### Exercise material

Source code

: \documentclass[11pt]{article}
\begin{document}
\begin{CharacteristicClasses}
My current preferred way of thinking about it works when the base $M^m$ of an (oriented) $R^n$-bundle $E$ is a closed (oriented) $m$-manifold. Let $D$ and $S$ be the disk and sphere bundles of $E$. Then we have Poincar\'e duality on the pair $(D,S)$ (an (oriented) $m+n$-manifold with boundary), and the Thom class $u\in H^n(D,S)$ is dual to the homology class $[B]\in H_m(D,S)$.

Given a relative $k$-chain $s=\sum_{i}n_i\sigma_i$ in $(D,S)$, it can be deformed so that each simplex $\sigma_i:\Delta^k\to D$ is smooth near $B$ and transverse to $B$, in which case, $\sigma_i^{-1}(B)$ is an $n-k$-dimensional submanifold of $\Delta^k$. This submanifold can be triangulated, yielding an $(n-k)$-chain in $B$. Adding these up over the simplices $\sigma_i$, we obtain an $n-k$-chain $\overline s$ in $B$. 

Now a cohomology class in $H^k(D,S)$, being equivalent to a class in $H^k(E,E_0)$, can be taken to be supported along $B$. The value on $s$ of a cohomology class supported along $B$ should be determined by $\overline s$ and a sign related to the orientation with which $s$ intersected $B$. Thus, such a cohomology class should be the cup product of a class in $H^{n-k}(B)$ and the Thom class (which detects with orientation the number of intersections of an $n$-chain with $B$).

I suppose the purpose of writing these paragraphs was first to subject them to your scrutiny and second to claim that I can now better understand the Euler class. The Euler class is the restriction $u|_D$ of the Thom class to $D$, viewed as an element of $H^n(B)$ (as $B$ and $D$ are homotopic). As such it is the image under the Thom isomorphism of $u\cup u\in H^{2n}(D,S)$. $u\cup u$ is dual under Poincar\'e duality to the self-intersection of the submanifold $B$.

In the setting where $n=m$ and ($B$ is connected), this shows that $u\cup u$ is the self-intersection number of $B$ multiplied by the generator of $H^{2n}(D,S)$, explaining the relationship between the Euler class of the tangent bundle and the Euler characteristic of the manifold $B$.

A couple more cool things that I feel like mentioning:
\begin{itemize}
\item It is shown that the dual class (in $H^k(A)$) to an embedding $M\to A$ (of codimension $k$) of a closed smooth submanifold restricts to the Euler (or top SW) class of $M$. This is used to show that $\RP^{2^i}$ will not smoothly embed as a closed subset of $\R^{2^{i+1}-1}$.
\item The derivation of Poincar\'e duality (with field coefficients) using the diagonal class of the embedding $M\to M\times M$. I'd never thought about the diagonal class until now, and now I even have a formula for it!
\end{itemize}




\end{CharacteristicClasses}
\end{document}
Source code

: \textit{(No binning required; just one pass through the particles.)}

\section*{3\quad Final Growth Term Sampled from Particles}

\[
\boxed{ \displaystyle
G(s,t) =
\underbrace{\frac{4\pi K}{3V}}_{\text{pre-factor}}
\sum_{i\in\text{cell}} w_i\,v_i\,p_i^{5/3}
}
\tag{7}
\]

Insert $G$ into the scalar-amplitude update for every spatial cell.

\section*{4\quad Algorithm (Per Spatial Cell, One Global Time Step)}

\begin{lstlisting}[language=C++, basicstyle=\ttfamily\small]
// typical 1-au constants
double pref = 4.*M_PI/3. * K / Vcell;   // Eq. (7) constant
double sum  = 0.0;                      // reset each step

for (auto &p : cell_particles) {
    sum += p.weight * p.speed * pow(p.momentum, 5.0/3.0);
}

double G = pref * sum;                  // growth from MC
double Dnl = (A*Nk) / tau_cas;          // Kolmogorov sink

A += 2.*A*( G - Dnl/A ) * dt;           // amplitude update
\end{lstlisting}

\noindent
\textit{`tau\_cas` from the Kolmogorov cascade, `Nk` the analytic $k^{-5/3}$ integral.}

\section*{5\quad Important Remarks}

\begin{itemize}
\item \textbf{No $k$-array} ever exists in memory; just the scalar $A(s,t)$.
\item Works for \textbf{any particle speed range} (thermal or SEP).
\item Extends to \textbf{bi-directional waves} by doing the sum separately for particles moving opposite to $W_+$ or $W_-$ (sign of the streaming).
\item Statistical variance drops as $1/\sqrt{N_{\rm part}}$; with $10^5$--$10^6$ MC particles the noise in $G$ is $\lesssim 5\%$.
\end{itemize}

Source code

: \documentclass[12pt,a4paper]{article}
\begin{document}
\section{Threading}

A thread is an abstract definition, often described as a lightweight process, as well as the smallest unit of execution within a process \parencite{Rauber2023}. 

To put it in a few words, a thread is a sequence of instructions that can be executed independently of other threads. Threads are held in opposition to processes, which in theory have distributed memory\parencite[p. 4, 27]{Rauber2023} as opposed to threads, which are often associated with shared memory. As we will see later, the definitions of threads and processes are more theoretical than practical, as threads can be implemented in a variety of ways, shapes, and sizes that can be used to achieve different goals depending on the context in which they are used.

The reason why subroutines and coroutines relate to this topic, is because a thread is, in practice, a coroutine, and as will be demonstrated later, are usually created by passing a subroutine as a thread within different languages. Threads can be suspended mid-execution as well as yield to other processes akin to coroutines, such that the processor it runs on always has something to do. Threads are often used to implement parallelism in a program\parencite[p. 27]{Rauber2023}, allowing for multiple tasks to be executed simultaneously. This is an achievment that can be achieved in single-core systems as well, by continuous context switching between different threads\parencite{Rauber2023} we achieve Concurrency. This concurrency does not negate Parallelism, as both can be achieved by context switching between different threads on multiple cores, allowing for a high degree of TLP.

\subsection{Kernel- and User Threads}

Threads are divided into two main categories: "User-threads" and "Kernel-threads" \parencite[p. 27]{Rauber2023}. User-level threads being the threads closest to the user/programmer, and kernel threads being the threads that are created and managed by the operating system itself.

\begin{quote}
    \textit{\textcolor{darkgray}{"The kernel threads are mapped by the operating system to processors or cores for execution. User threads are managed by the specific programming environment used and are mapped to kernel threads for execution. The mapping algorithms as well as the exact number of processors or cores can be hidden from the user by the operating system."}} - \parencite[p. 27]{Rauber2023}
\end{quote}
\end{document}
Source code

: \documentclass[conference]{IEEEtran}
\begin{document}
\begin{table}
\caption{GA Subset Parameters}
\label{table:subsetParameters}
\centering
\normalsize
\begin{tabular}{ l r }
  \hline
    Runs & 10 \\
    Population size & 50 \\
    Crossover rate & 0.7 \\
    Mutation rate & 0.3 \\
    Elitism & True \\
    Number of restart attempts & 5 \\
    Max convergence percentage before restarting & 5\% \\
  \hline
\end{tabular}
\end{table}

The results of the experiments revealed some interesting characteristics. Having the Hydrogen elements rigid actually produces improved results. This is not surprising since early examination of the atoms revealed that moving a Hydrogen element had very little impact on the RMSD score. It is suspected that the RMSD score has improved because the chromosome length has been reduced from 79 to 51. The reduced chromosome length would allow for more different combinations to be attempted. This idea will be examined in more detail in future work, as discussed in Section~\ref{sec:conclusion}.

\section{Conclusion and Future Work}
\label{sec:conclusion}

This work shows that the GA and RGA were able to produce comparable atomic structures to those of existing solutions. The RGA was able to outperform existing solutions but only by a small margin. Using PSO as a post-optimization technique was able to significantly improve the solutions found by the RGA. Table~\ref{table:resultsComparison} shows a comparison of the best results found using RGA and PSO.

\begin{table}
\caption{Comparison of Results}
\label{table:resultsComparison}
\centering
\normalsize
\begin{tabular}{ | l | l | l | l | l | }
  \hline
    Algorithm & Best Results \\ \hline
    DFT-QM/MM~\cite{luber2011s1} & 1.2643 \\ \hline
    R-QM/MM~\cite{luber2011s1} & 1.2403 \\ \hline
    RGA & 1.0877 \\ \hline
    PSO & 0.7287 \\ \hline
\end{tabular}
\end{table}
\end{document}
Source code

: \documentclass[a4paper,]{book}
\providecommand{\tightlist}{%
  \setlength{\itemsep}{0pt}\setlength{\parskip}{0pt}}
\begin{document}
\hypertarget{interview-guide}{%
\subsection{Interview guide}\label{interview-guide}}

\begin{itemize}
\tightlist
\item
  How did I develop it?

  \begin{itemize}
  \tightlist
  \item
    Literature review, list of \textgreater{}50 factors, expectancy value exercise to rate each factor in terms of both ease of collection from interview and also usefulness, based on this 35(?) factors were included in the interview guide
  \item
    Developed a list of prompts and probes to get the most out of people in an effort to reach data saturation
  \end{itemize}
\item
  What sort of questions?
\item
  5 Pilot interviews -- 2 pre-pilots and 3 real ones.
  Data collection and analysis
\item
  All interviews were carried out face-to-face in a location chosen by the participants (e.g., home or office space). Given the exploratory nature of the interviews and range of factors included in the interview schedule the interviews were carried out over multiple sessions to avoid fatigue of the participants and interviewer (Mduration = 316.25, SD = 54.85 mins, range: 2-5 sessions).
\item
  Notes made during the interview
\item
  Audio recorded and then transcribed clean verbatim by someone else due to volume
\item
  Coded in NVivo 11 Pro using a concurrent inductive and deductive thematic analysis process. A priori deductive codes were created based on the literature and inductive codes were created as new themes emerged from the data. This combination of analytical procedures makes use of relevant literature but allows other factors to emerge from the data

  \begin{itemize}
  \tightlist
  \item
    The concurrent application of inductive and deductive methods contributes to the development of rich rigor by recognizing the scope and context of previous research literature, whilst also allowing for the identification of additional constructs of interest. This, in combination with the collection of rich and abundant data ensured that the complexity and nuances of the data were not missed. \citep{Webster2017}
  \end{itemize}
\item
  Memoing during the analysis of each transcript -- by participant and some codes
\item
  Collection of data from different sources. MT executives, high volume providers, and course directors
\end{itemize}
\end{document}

######

Required work:
Could you write out, exactly as they stand, only the lines above that begin at the line with "A couple more" and stop after the line with "from the Kolmogorov"?

Written response:
A couple more cool things that I feel like mentioning:
\begin{itemize}
\item It is shown that the dual class (in $H^k(A)$) to an embedding $M\to A$ (of codimension $k$) of a closed smooth submanifold restricts to the Euler (or top SW) class of $M$. This is used to show that $\RP^{2^i}$ will not smoothly embed as a closed subset of $\R^{2^{i+1}-1}$.
\item The derivation of Poincar\'e duality (with field coefficients) using the diagonal class of the embedding $M\to M\times M$. I'd never thought about the diagonal class until now, and now I even have a formula for it!
\end{itemize}




\end{CharacteristicClasses}
\end{document}
Source code

: \textit{(No binning required; just one pass through the particles.)}

\section*{3\quad Final Growth Term Sampled from Particles}

\[
\boxed{ \displaystyle
G(s,t) =
\underbrace{\frac{4\pi K}{3V}}_{\text{pre-factor}}
\sum_{i\in\text{cell}} w_i\,v_i\,p_i^{5/3}
}
\tag{7}
\]

Insert $G$ into the scalar-amplitude update for every spatial cell.

\section*{4\quad Algorithm (Per Spatial Cell, One Global Time Step)}

\begin{lstlisting}[language=C++, basicstyle=\ttfamily\small]
// typical 1-au constants
double pref = 4.*M_PI/3. * K / Vcell;   // Eq. (7) constant
double sum  = 0.0;                      // reset each step

for (auto &p : cell_particles) {
    sum += p.weight * p.speed * pow(p.momentum, 5.0/3.0);
}

double G = pref * sum;                  // growth from MC
double Dnl = (A*Nk) / tau_cas;          // Kolmogorov sink

A += 2.*A*( G - Dnl/A ) * dt;           // amplitude update
\end{lstlisting}

\noindent
\textit{`tau\_cas` from the Kolmogorov cascade, `Nk` the analytic $k^{-5/3}$ integral.}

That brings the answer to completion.